American manga publisher Tokyopop was ubiquitous in the early 2000s, bringing mass-market manga to an entire generation of new readers outside of Japan. Yet when Tokyopop creator Stu Levy returned this year with a new app called POP Comics, it was met with a flood of backlash from the comics community.
First, a bit about the app. POP Comics allows manga creators to share their work with readers, with creators taking a 70 percent cut of any advertising revenue from their comics. It’s nowhere nearly as reliably lucrative as a traditional publishing deal, but is certainly appealing to up-and-coming artists in the same way that Amazon‘s self-publishing tools have found favor among writers of all stripes. So, why did POP Comics provoke such an overwhelmingly negative reaction within days of its official launch?
set your comic pages on fire and submerge your harddrive in the river. Better than selling your work to tokyopop
— Killjoy McCoy (@letsgoayo) April 30, 2016
https://twitter.com/BrittSabo/status/726456679617945600
Yeah people. Listen. This Pop comics thing, this Tokyopop shit? You’re literally better off scattering your work’s ashes to the four winds.
— 🖼 Jemma 🎨 (@bisonfisticuffs) April 30, 2016
Tokyopop’s story is certainly a fraught one. The publisher peaked in the early 2000s with its massively popular run of “authentic manga” books printed right-to-left, which was conveniently faster and cheaper to publish than rearranging the original Japanese page order. Its immense rise spawned an English-language manga fandom that was gone almost as quickly as it had emerged. Tokyopop collapsed in 2011 amid financial losses and controversial copyright disputes.
Five years later, Tokyopop’s enduring legacy appears to be a widespread belief that it mistreated young artists and writers by offering potentially exploitative contracts where intellectual property rights were split 50-50 between the publisher and creators. Speaking to Comics Alliance last year, Rikki Simons, co-creator of the Tokyopop series Shutterbox, had this to say about his experience:
A co-ownership of copyright between a creator and publisher is a terrible, dishonest trick. A co-ownership of copyright is really a dirty version of the work-for-hire. To throw away your moral rights and share a copyright with a publisher who has more money and power than you means that, realistically, they own the whole thing… and when the publisher finally goes out of business, and it will eventually go out of business because everything, everything, everything dies eventually, your work will die with them.
When POP Comics was launched last month, alarm bells began to ring due to Tokyopop’s unfortunate reputation. Suspicious of the “no fine print” pronouncement on the POP Comics website, comics fans immediately began investigating the claim.

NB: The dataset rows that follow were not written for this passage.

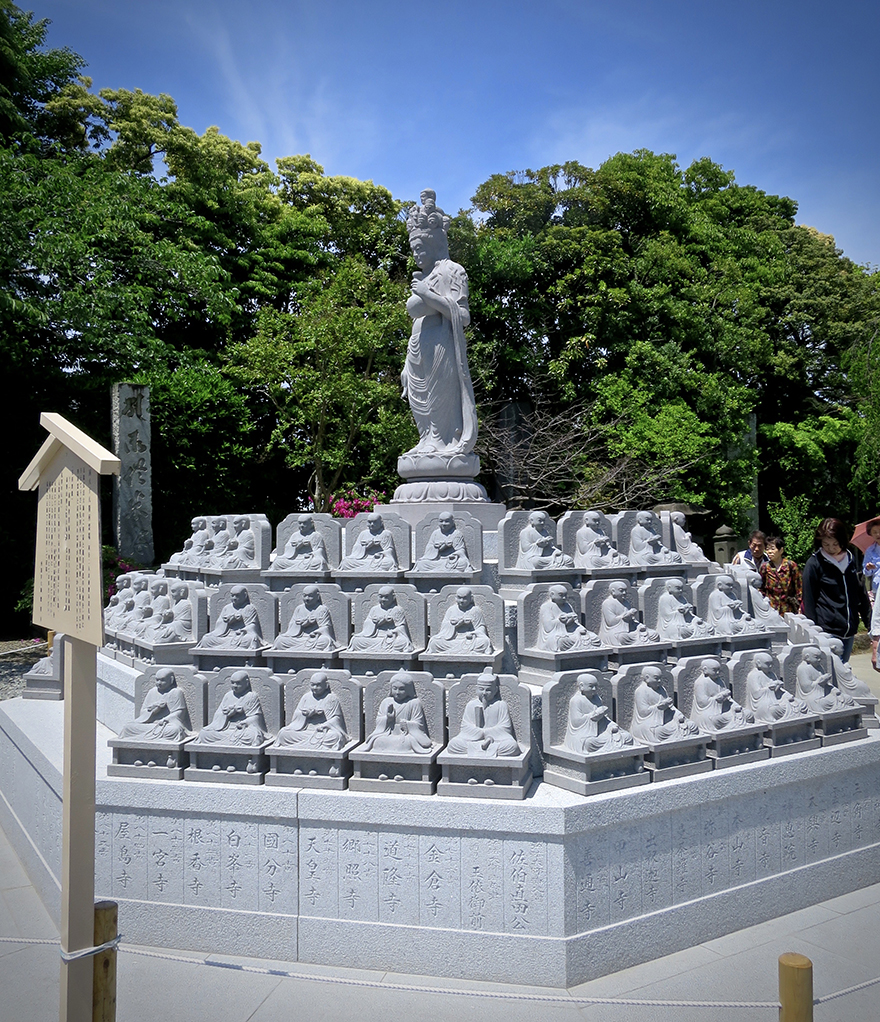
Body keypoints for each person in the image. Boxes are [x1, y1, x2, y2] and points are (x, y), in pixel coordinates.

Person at [401, 190, 477, 457]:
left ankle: (441, 440)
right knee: (419, 401)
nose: (416, 255)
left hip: (441, 347)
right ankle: (426, 439)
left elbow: (463, 316)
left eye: (421, 249)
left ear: (434, 244)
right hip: (418, 347)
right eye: (413, 250)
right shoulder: (424, 276)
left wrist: (428, 295)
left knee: (438, 398)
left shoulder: (452, 271)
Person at [802, 518, 871, 663]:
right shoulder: (814, 563)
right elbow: (809, 600)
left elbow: (860, 593)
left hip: (849, 630)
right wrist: (814, 631)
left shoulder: (851, 559)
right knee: (831, 671)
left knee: (844, 670)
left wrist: (869, 623)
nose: (831, 548)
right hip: (827, 631)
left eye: (835, 544)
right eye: (826, 544)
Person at [445, 670, 521, 757]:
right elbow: (465, 727)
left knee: (512, 747)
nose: (484, 693)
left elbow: (505, 727)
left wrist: (487, 734)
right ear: (476, 689)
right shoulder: (471, 705)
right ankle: (483, 748)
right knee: (453, 745)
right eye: (481, 689)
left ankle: (484, 747)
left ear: (495, 690)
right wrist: (481, 733)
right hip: (473, 740)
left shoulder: (501, 705)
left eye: (488, 690)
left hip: (496, 740)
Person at [563, 673, 635, 753]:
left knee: (627, 737)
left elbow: (603, 718)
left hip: (600, 730)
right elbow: (576, 722)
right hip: (583, 734)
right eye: (591, 686)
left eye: (596, 686)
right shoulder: (576, 701)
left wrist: (611, 725)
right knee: (589, 744)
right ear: (581, 686)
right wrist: (594, 715)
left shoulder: (597, 698)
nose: (594, 689)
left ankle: (611, 744)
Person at [361, 672, 433, 753]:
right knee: (378, 742)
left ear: (408, 690)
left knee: (405, 743)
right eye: (394, 688)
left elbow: (419, 723)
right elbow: (378, 721)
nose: (397, 692)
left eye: (401, 689)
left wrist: (407, 724)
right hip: (387, 733)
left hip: (406, 735)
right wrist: (388, 718)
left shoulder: (414, 703)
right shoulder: (386, 702)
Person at [275, 672, 349, 750]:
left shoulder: (331, 698)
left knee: (335, 737)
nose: (315, 687)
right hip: (305, 730)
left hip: (323, 731)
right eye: (312, 685)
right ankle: (313, 744)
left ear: (326, 685)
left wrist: (324, 724)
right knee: (283, 733)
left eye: (318, 685)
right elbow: (297, 715)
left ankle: (310, 744)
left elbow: (336, 719)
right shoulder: (306, 697)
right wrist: (305, 714)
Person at [195, 671, 271, 746]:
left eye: (238, 683)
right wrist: (227, 714)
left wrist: (244, 721)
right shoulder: (228, 696)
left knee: (252, 735)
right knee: (204, 733)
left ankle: (230, 741)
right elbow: (217, 715)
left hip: (242, 729)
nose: (235, 686)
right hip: (225, 728)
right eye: (232, 683)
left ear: (246, 683)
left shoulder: (251, 696)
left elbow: (256, 717)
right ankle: (229, 741)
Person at [629, 666, 700, 744]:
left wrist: (679, 715)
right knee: (659, 732)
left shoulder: (662, 689)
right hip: (648, 723)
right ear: (647, 678)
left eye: (660, 678)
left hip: (666, 719)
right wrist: (659, 707)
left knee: (691, 725)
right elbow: (643, 712)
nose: (659, 681)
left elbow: (670, 707)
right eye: (656, 678)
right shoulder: (641, 691)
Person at [118, 668, 192, 741]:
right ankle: (152, 736)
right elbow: (142, 713)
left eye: (162, 680)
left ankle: (151, 736)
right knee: (128, 727)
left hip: (166, 725)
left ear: (171, 680)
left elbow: (180, 712)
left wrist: (165, 719)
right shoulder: (152, 691)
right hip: (151, 724)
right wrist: (153, 710)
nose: (159, 683)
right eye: (157, 680)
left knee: (175, 730)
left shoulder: (176, 692)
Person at [689, 658, 753, 733]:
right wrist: (719, 697)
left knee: (748, 714)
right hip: (709, 712)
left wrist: (735, 705)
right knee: (716, 720)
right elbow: (702, 702)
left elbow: (728, 698)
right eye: (714, 670)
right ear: (705, 670)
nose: (718, 672)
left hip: (725, 708)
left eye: (718, 670)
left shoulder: (719, 681)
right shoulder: (701, 683)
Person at [426, 586, 494, 654]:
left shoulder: (475, 610)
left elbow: (481, 627)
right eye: (459, 598)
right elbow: (444, 627)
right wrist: (454, 625)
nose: (461, 601)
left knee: (485, 642)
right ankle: (465, 651)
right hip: (452, 639)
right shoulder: (451, 610)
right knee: (434, 642)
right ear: (455, 598)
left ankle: (458, 650)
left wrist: (472, 632)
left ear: (471, 598)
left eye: (465, 598)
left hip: (469, 639)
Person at [745, 651, 810, 723]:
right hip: (764, 702)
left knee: (801, 704)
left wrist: (782, 690)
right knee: (773, 710)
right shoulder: (754, 675)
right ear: (758, 663)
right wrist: (770, 688)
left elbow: (779, 690)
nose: (770, 666)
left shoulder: (772, 674)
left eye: (771, 664)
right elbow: (756, 693)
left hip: (777, 698)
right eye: (767, 664)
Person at [196, 585, 266, 650]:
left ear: (244, 596)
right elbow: (219, 625)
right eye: (232, 595)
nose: (234, 598)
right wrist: (228, 621)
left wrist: (243, 629)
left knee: (251, 639)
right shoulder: (227, 608)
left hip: (241, 635)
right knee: (206, 639)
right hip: (226, 635)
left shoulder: (249, 608)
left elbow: (253, 625)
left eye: (237, 596)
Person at [273, 586, 340, 651]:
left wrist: (315, 630)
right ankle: (306, 649)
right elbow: (291, 626)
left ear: (317, 596)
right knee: (279, 640)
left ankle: (307, 648)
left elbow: (326, 627)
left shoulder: (321, 609)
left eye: (310, 596)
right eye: (305, 596)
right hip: (299, 638)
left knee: (325, 641)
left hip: (314, 638)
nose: (307, 598)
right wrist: (300, 624)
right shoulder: (299, 608)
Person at [347, 586, 414, 653]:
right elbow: (367, 625)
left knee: (403, 642)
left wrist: (393, 631)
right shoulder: (374, 609)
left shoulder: (397, 610)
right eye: (381, 597)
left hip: (390, 638)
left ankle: (382, 647)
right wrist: (377, 622)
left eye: (386, 597)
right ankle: (381, 648)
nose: (383, 599)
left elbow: (402, 627)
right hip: (374, 637)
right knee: (355, 640)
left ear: (393, 597)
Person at [537, 584, 601, 651]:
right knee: (561, 642)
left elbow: (575, 622)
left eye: (565, 595)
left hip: (572, 632)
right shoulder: (546, 607)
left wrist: (573, 622)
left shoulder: (567, 605)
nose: (564, 598)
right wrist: (561, 620)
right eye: (561, 595)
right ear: (552, 595)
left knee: (594, 638)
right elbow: (548, 628)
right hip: (556, 634)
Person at [759, 535, 802, 615]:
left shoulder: (791, 566)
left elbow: (799, 587)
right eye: (767, 549)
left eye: (772, 549)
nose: (769, 552)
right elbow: (761, 588)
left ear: (781, 550)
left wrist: (800, 606)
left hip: (788, 609)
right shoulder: (765, 567)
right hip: (771, 609)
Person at [861, 518, 880, 605]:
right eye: (874, 532)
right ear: (871, 534)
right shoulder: (870, 550)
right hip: (877, 586)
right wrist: (868, 568)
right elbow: (866, 573)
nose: (878, 534)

POP Comics promises complete control of copyright to the creators, who post their work straight onto the app without editorial input. The experience is similar to publishing a story on Wattpad or uploading a video to YouTube, though POP Comics’ terms of service seem especially malleable.
In particular, POP Comics warns that it may change its terms of service at any time, “at our sole discretion, without your consent.” Given Tokyopop’s history, people are worried that the app may decide to covertly change its copyright policy. POP Comics also has the right to edit or delete any “user content” at any time, although this is fairly typical for a free online publishing platform.
After the backlash of the past few days, it’s clear that people haven’t forgotten the impact Tokyopop had on creators like Simmons as well as Alex de Campi, both of whom have publicly spoken out about their difficulties with the publisher.
If Stu Levy wants POP Comics to become the Wattpad of manga publishing, then he needs to regain the trust of the community Tokyopop seems to have alienated five years ago. Judging by the number of people currently warning young artists to avoid the the app at all costs, that process is still a work in progress.